Many people are naming their babies Henry. Sharma, Sarah, and Abbie all named their babies Henry. At Katie's motherhood celebration last night: a baby Henry. Today at Baby talk: a baby Henry. By the time you are grown you will have to date only men named Henry. And we will have to call them all Henry because Hank sounds like the name of a man who tucks a blue kerchief into his breast pocket and has black specks beneath his fingernails. Don't say I didn't warn you.
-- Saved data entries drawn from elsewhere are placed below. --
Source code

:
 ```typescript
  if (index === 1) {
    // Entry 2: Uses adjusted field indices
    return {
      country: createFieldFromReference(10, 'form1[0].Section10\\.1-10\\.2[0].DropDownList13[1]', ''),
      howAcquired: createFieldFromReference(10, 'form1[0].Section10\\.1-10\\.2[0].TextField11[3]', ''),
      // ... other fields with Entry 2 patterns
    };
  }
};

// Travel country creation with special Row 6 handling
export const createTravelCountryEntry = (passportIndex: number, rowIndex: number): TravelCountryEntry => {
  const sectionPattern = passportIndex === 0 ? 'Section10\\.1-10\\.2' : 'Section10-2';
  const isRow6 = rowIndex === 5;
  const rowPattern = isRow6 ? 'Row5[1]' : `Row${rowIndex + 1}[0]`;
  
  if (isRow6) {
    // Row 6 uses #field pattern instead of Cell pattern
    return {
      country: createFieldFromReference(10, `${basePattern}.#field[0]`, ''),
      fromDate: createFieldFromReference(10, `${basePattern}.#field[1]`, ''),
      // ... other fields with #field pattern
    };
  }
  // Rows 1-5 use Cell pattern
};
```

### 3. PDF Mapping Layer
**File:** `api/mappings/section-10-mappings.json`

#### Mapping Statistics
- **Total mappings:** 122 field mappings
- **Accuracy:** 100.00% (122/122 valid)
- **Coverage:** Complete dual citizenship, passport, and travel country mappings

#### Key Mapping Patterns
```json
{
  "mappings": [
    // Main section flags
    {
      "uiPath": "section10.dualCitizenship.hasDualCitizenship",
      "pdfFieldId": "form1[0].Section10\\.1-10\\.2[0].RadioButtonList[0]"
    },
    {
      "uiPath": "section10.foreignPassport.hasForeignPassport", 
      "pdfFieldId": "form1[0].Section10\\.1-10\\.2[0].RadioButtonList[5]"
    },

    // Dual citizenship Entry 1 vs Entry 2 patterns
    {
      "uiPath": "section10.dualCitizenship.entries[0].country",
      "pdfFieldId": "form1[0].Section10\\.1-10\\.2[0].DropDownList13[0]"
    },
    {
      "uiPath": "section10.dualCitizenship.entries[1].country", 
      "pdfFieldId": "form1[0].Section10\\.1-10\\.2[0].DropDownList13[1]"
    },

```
It was a busy weekend. We ate buttered bread and salami at the Cassons, hennaed Katie's belly into a radiating flower, wet our pant cuffs on a walk through the natural lands, and finally achieved a few moments of intimacy in the bedroom. You interrupted the intimacy halfway through, of course, and so we turned on the television to try to calm your sputtering fuss sounds. The only channels that did any good were two cable access stations, one broadcasting the Bethel church service we missed last Sunday and the other broadcasting octogenarians square dancing. Your father thought one of the square dancing women was dressed as a pumpkin for Halloween but on closer examination we found she was just fat. Before you were born there were spontaneous moments of grasping on the couch, there were foreign films we watched curled naked together in bed, there were fantasies about buxom brunettes and fitting room threesomes whispered into one another's ears in throaty voices. Now the sex happens in the midst of communion, square dancing, and baby sobs. And in the midst of our laughter. And I thank God for that.
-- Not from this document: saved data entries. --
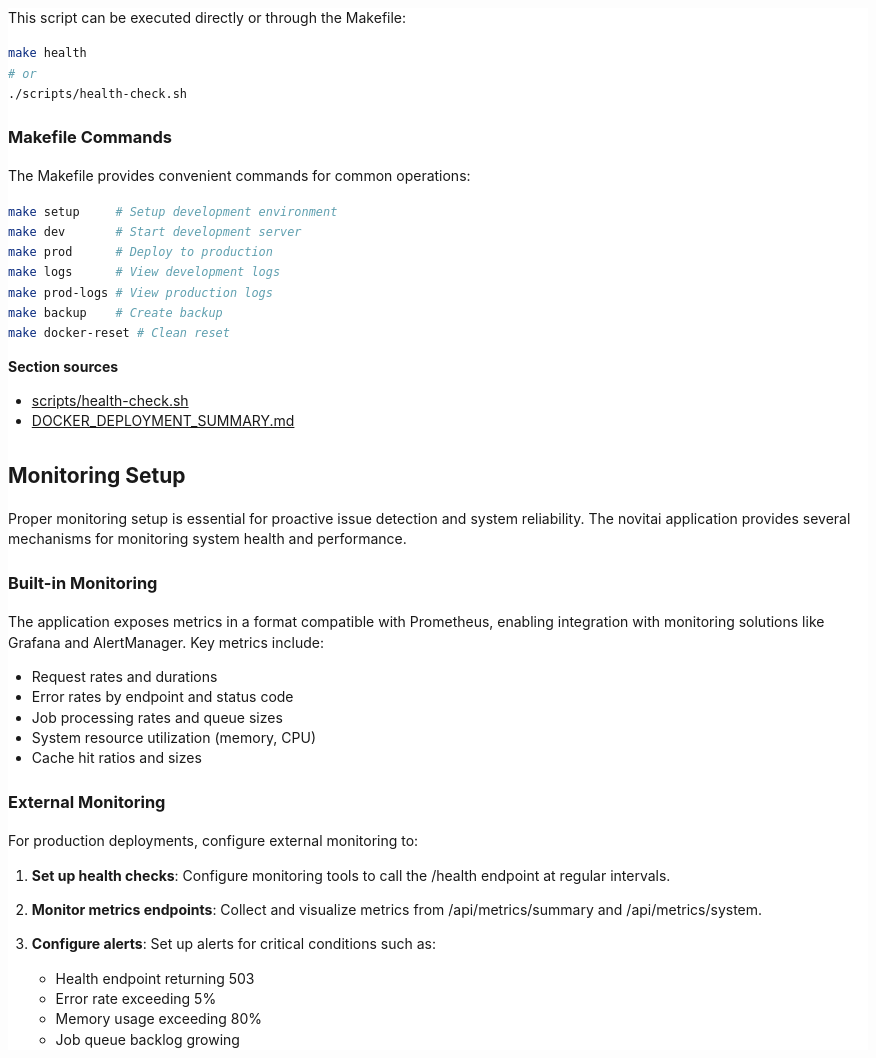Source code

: This script can be executed directly or through the Makefile:

```bash
make health
# or
./scripts/health-check.sh
```

### Makefile Commands

The Makefile provides convenient commands for common operations:

```bash
make setup     # Setup development environment
make dev       # Start development server
make prod      # Deploy to production
make logs      # View development logs
make prod-logs # View production logs
make backup    # Create backup
make docker-reset # Clean reset
```

**Section sources**
- [scripts/health-check.sh](file://scripts/health-check.sh#L0-L96)
- [DOCKER_DEPLOYMENT_SUMMARY.md](file://DOCKER_DEPLOYMENT_SUMMARY.md#L51-L86)

## Monitoring Setup

Proper monitoring setup is essential for proactive issue detection and system reliability. The novitai application provides several mechanisms for monitoring system health and performance.

### Built-in Monitoring

The application exposes metrics in a format compatible with Prometheus, enabling integration with monitoring solutions like Grafana and AlertManager. Key metrics include:

- Request rates and durations
- Error rates by endpoint and status code
- Job processing rates and queue sizes
- System resource utilization (memory, CPU)
- Cache hit ratios and sizes

### External Monitoring

For production deployments, configure external monitoring to:

1. **Set up health checks**: Configure monitoring tools to call the /health endpoint at regular intervals.

2. **Monitor metrics endpoints**: Collect and visualize metrics from /api/metrics/summary and /api/metrics/system.

3. **Configure alerts**: Set up alerts for critical conditions such as:
   - Health endpoint returning 503
   - Error rate exceeding 5%
   - Memory usage exceeding 80%
   - Job queue backlog growing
Saturday, October 24, 2009

October 24, 2009

Last night, around 10pm, you woke a little from your slumber and started to fuss. Not the full throaty cries of pure anguish but the chortles of dissatisfaction that often build up into a full force fuss. So I got out of bed and walked over to where you lay (in the Moses basket in the Pack N Play) and stood next to you. Your eyes had the look of someone who has been squinting through Venetian blinds too long, but you saw me. And you looked. And you grew quiet. And then slowly, slowly, you closed your eyes again. And you slept. And my heart broke.

To know that it is no longer just my breast that interests you, but my whole being, this whole human self, that it can bring comfort to you, dressed in fleece pants and an old marathon shirt, without speaking or touching you, just the sight of me, oh Thisbe, it broke my heart.

Meanwhile, the world is dying. Storms where there should be drought and drought where there should be storms. Leaves falling green before they're ready. Warmed water slowly licking back the ice. Snow dusting the pumpkins long before carving. Most of the time, I don't think about it. Not until it touches me. This is a horrible way to be. Your great-uncle Paul has dedicated all his time and energy to ending climate change. Well, that and frisbee-related activities. Anyway, today I contributed 3.5 lines of poetry to a project that is trying to post lines from 350 writers by midnight tonight (because today is the International Day of Climate Action). Here's what I wrote:

when you say body of water

you mean containment, here

we mean the way the groaning

breaks.


Today is sunny and the red leaves are wet. Luxy happy bounding through the tall brown grass, seeking pheasants to flush. You, pressed to me below Daddy's down coat, and he and me walking, not touching, but no callouses in the air between us.